Трибуле (Зевако) - страница 248

Наконец, выражение неумолимой решимости появилось на ее лице, оно быстро сменилось выражением той непробиваемой жесткости, которое было свойственно Диане. Она стукнула молотком. Возник молодой слуга.

– Выясните, находится ли сейчас в Лувре кавалер де Жарнак, – сказала она. – Если его нет, пусть немедленно пошлют за ним и пусть он сразу же идет ко мне.

Слуга исчез, молчаливо и быстро, потому что у этой женщины был талант заставлять служить себе и повиноваться с той же поспешностью, словно она была королевой.

Час спустя появился Жарнак.

Едва Ги де Шабо де Жарнак оказался подле Дианы де Пуатье, мадам начала беседу с ним.


А теперь вернемся к Франсуа Рабле… Расставшись с королем, он пошел в лабораторию, которую ему приготовили. Рабле убедил себя забыть свою боль и безнадежность, он укротил свое возмущение и попытался обрести спокойствие ученого, который готовится заняться решением трудной проблемы.

И только когда он полностью овладел собой, своим ясным разумом, он тихо проговорил:

– В своих руках я держу жизнь этого короля. Если я захочу и не найду спасительного средства, король умрет… Да! Но я же не убийца… Раз такое лекарство возможно, мой долг – найти его.

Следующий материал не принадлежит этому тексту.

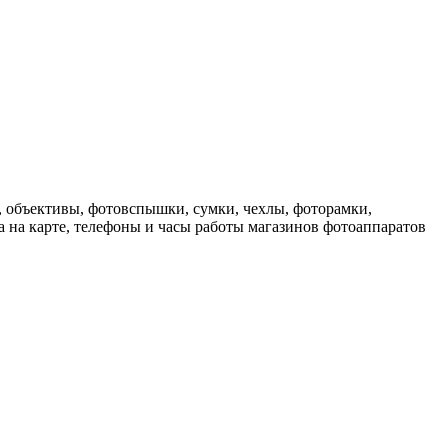
, объективы, фотовспышки, сумки, чехлы, фоторамки,
 на карте, телефоны и часы работы магазинов фотоаппаратов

Итак, Рабле принялся за работу. Он был скрупулезен: делал записи, листал книги, дозировал порошки и жидкости… Около одиннадцати часов он услышал большой шум в Лувре, но, весь ушедший в свою работу, он не обратил на эти звуки особого внимания.

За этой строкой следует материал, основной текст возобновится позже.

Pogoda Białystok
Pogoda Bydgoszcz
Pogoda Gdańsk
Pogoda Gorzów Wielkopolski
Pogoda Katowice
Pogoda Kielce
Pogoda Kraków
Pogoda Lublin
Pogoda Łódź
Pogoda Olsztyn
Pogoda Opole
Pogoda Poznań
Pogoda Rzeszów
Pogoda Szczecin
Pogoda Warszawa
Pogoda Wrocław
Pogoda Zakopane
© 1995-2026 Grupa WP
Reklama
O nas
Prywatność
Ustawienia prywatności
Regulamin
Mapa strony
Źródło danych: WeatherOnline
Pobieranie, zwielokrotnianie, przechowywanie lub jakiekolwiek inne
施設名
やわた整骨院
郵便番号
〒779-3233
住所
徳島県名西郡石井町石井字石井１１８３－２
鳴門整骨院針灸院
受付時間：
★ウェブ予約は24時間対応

Он продолжал свои операции спокойно и не спеша, как скрупулезный лаборант, и на его лице невозможно было уловить даже следа каких-либо эмоций, бушевавших в его груди. В два часа ночи он добавил в горячую каминную золу эликсиры и порошки, которые он подготовил заранее. Результаты своих трудов он перелил в склянку объемом около полупинты[45]. Полученная жидкость была бурого цвета, с виду походившая на сироп. На бутылку он наклеил квадратик с надписью:

«Лекарство, приготовленное Франсуа Рабле, доктором, для Е.В. короля».

Бутылку эту Рабле поставил на видном месте посередине стола.

Потом он опустился на стул и принялся размышлять, закрыв лицо руками. Какие мысли кружились в тот момент в его голове, под шишковатым лбом, казалось, излучавшим разум? Без сомнения, его ум постепенно восходил к заоблачным вершинам прощения грешников, последнего слова человеческой мудрости. Он простил тому, кого вовсе не хотел прощать. Он вознесся выше чувства дружбы, овладев страстями своей души, после чего, поразмышляв еще немного, взял перо и написал следующие строки:

«Сир,

Возле данного письма находится бутылка, содержащая снадобье, приготовленное мною для Вашего Величества. Я ухожу, сир, покидаю Лувр и, разумеется, Францию. Потому что мне невозможно видеть Вас, не задавая вопроса, почему Вы позволили убить Доле, зная, что он невиновен, а еще из-за того, что Вам будет невозможно дать мне справедливый ответ.